■ **Exercício breve A**
Transcreva do texto sobre o sofrimento o trecho entre "KRISHNAMURTI: Que se" e "se adquire saber.", inclusive.

PERGUNTA: Dissestes que o sofrimento é uma coisa bela e, no entanto, dizeis que devemos livrar-nos do sofrimento.
KRISHNAMURTI: Eu nunca disse que devemos livrar-nos do sofrimento. O que eu sempre acentuei é que devemos olhar o sofrimento, penetrá-lo, compreendê-lo. Não podeis livrar-vos dele, não podeis “jogá-lo fora”. Quando é que sofremos? Se amais alguém e essa pessoa não corresponde ao vosso amor, sofreis. Por quê? Por que deveis sofrer? Que significa o vosso sofrer? Significa que estais pensando em vossa própria pessoa — eis o fato real. E enquanto só pensardes em vossa insignificante pessoa, desejando ser amado e temendo não ser amado — com todos os desagrados que isso implica — naturalmente tereis de ter isso a que chamais “sofrimento”. De modo idêntico, se desejo ser um homem famoso, e não o sou, sofro, inevitavelmente; e se me satisfaz permanecer nesse estado, então está certo. Mas, se desejo compreender meu sofrimento e transcendê-lo, começo então a olhá-lo; examino rigorosamente o impulso psicológico para ser famoso, o qual é extremamente superficial, imaturo! — e vem então uma compreensão do sofrimento, a qual é o começo de sua própria extinção. E, como disse, depois de transcender essa amargura, descubro que o amor, a aflição e a morte são a mesma coisa. Esse é um estado de grande beleza — beleza não formada pelo homem ou pela natureza.
PERGUNTA: A paixão, ou intensidade, é desejo de saber?
KRISHNAMURTI: Que se entende por “desejo de saber”? O impulso para acumular conhecimentos faz também parte do “vir a ser” e é, por conseguinte, uma causa de conflito. Mas eu não falo do acumular de conhecimentos que podem ser encontrados em qualquer enciclopédia. Eu quero compreender o sofrimento, penetrá-lo de ponta a ponta, para descobrir por mim mesmo o seu significado; e isso não significa que eu preciso saber. Saber, como anteriormente expliquei, é uma coisa, e algo diferente é o aprender. O saber implica acumulação de conhecimentos, e quando tendes conhecimentos acumulados, é com essa base que “experimentais”. Pela experiência adquiris mais saber ainda; mas, nesse mecanismo aquisitivo de acrescentar mais saber ao já obtido, não se acha o “movimento do aprender”. Só se pode aprender quando já não se busca nem se adquire saber.

■ **Dados do exercício**

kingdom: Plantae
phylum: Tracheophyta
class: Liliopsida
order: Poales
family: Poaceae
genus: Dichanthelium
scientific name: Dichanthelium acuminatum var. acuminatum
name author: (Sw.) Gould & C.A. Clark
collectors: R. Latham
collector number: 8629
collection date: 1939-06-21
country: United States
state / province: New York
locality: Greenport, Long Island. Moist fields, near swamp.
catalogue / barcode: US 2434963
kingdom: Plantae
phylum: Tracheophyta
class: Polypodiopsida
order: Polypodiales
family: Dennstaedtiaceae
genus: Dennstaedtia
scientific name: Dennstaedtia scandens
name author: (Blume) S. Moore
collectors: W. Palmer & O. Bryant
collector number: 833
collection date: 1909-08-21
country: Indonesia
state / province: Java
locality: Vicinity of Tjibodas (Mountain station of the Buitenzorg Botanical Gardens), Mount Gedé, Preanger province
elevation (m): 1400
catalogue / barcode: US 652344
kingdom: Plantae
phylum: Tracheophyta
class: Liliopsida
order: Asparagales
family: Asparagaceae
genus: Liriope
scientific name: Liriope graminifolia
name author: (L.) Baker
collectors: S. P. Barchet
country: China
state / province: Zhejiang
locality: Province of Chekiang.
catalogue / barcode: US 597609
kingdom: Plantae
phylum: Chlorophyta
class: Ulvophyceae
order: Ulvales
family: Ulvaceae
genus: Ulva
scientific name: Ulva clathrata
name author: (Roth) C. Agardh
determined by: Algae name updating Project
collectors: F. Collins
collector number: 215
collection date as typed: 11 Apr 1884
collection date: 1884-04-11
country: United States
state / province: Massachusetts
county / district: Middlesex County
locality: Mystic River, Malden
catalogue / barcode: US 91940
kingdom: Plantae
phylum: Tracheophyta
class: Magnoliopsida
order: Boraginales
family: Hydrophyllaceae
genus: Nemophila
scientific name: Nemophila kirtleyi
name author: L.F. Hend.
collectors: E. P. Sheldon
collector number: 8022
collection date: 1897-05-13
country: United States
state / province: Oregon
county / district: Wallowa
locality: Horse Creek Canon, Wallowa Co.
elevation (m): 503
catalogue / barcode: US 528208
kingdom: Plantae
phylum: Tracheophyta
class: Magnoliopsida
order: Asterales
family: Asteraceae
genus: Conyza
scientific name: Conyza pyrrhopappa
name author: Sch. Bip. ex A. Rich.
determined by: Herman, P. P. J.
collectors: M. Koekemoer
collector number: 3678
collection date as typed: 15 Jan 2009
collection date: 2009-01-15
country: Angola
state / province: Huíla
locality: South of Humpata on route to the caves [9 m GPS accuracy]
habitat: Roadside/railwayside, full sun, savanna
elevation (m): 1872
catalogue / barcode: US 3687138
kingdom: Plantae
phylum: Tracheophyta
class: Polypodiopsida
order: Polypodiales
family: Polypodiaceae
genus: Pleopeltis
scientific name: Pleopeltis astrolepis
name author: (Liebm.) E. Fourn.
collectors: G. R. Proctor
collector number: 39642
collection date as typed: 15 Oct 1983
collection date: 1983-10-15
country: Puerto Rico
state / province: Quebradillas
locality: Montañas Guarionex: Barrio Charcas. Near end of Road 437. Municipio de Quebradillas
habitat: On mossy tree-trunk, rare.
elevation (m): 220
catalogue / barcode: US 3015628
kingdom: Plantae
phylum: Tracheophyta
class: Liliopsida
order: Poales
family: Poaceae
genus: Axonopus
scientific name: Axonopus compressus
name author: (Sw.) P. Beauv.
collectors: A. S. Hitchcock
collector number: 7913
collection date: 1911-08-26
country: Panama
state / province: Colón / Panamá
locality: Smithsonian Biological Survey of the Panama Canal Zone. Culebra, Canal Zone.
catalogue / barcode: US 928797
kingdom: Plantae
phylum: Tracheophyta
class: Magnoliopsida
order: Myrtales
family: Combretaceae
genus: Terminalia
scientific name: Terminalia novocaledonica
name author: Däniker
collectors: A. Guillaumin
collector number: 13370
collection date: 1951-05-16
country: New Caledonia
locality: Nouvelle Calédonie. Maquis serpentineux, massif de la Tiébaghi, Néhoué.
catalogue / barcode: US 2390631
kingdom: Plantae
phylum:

■ **Exercício breve B**
Conte quantas linhas da listagem contêm a palavra "elevation" e responda apenas com esse número.

■ **Resultado do exercício A**
KRISHNAMURTI: Que se entende por “desejo de saber”? O impulso para acumular conhecimentos faz também parte do “vir a ser” e é, por conseguinte, uma causa de conflito. Mas eu não falo do acumular de conhecimentos que podem ser encontrados em qualquer enciclopédia. Eu quero compreender o sofrimento, penetrá-lo de ponta a ponta, para descobrir por mim mesmo o seu significado; e isso não significa que eu preciso saber. Saber, como anteriormente expliquei, é uma coisa, e algo diferente é o aprender. O saber implica acumulação de conhecimentos, e quando tendes conhecimentos acumulados, é com essa base que “experimentais”. Pela experiência adquiris mais saber ainda; mas, nesse mecanismo aquisitivo de acrescentar mais saber ao já obtido, não se acha o “movimento do aprender”. Só se pode aprender quando já não se busca nem se adquire saber.

■ **Resultado do exercício B**
4